WORK ITEM A:
Please repeat the CSC108 throughput passage word for word, starting with "There were two" and going on through "requested wall time.".

There were two main ideas used here. The first idea was to look for a
relationship between CSC108's throughput and the throughput of all other jobs
on Titan, and second idea was to look for a relationship between CSC108's
utilization as compared with overall utilization on Titan. Additionally, the
same ideas were repeated to look for impacts due to different sizes of CSC108's
jobs, using the bins defined in Table~\ref{tab:olcf-bins}, because jobs are
assigned priority differently by the scheduler on Titan in part due to the
number of requested nodes and length of requested wall time.
%%%
% THROUGHPUT FIGURES AS SUBFIGURES
%%%
\begin{figure*}
\subfloat[All\label{fig:throughput-all}]{
\includegraphics[width=0.4\textwidth]{images/linfit-throughput-all.png}}
\subfloat[Bin 3\label{fig:throughput-bin3}]{
\includegraphics[width=0.4\textwidth]{images/linfit-throughput-bin3.png}}
\vspace{1em}
\subfloat[Bin 4\label{fig:throughput-bin4}]{
\includegraphics[width=0.4\textwidth]{images/linfit-throughput-bin4.png}}
\subfloat[Bin 5\label{fig:throughput-bin5}]{
\includegraphics[width=0.4\textwidth]{images/linfit-throughput-bin5.png}}
\caption{This figure demonstrates the relationship between CSC108 backfill
throughput and throughput of other projects on Titan, in terms of jobs
completed per day. Each blue point represents one day. Each red line is an
Ordinary Least Squares (OLS) linear regression with parameters given in
Table~\ref{tab:throughput-params}. Each shaded gray area represents a 95\%
confidence region. Each horizontal dotted black line represents the mean number
of jobs completed on Titan every day by projects other than CSC108, and the
vertical dotted black line represents the mean number of jobs completed every
day by CSC108's use of backfill opportunity.}
\end{figure*}
% For tables use
\begin{table}
% table caption is above the table
\caption{The table contains the parameter values for the Ordinary Least Squares
(OLS) linear regression models regarding throughput. The first column
corresponds to the figure depicting the model, and the second column
corresponds to the OLCF bin number, as defined in Table~\ref{tab:olcf-bins}.

Transcribed page contents:
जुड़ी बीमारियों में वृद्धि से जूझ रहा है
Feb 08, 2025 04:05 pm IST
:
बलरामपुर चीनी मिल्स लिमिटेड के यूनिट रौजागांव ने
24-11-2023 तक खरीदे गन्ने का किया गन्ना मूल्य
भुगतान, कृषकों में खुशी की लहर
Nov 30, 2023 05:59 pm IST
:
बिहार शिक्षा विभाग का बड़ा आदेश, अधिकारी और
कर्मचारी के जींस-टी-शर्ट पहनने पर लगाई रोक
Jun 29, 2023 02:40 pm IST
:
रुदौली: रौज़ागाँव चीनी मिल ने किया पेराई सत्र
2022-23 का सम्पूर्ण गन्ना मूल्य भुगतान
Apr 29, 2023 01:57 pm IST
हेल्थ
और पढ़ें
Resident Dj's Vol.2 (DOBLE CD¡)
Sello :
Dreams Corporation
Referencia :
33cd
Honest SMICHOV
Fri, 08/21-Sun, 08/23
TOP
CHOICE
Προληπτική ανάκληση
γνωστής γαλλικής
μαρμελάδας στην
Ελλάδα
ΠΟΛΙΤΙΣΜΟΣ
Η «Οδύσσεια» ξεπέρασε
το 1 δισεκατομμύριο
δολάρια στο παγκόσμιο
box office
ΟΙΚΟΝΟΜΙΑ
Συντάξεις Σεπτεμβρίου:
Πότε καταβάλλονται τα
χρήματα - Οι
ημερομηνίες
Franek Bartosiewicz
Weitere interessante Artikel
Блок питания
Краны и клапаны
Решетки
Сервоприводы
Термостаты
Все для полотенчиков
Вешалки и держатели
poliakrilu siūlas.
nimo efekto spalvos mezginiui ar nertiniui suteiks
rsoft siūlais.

WORK ITEM B:
Rewrite the transcribed page entries, changing "Referencia" to "Reference" and keeping everything else the same.

REPLY A:
There were two main ideas used here. The first idea was to look for a
relationship between CSC108's throughput and the throughput of all other jobs
on Titan, and second idea was to look for a relationship between CSC108's
utilization as compared with overall utilization on Titan. Additionally, the
same ideas were repeated to look for impacts due to different sizes of CSC108's
jobs, using the bins defined in Table~\ref{tab:olcf-bins}, because jobs are
assigned priority differently by the scheduler on Titan in part due to the
number of requested nodes and length of requested wall time.

REPLY B:
जुड़ी बीमारियों में वृद्धि से जूझ रहा है
Feb 08, 2025 04:05 pm IST
:
बलरामपुर चीनी मिल्स लिमिटेड के यूनिट रौजागांव ने
24-11-2023 तक खरीदे गन्ने का किया गन्ना मूल्य
भुगतान, कृषकों में खुशी की लहर
Nov 30, 2023 05:59 pm IST
:
बिहार शिक्षा विभाग का बड़ा आदेश, अधिकारी और
कर्मचारी के जींस-टी-शर्ट पहनने पर लगाई रोक
Jun 29, 2023 02:40 pm IST
:
रुदौली: रौज़ागाँव चीनी मिल ने किया पेराई सत्र
2022-23 का सम्पूर्ण गन्ना मूल्य भुगतान
Apr 29, 2023 01:57 pm IST
हेल्थ
और पढ़ें
Resident Dj's Vol.2 (DOBLE CD¡)
Sello :
Dreams Corporation
Reference :
33cd
Honest SMICHOV
Fri, 08/21-Sun, 08/23
TOP
CHOICE
Προληπτική ανάκληση
γνωστής γαλλικής
μαρμελάδας στην
Ελλάδα
ΠΟΛΙΤΙΣΜΟΣ
Η «Οδύσσεια» ξεπέρασε
το 1 δισεκατομμύριο
δολάρια στο παγκόσμιο
box office
ΟΙΚΟΝΟΜΙΑ
Συντάξεις Σεπτεμβρίου:
Πότε καταβάλλονται τα
χρήματα - Οι
ημερομηνίες
Franek Bartosiewicz
Weitere interessante Artikel
Блок питания
Краны и клапаны
Решетки
Сервоприводы
Термостаты
Все для полотенчиков
Вешалки и держатели
poliakrilu siūlas.
nimo efekto spalvos mezginiui ar nertiniui suteiks
rsoft siūlais.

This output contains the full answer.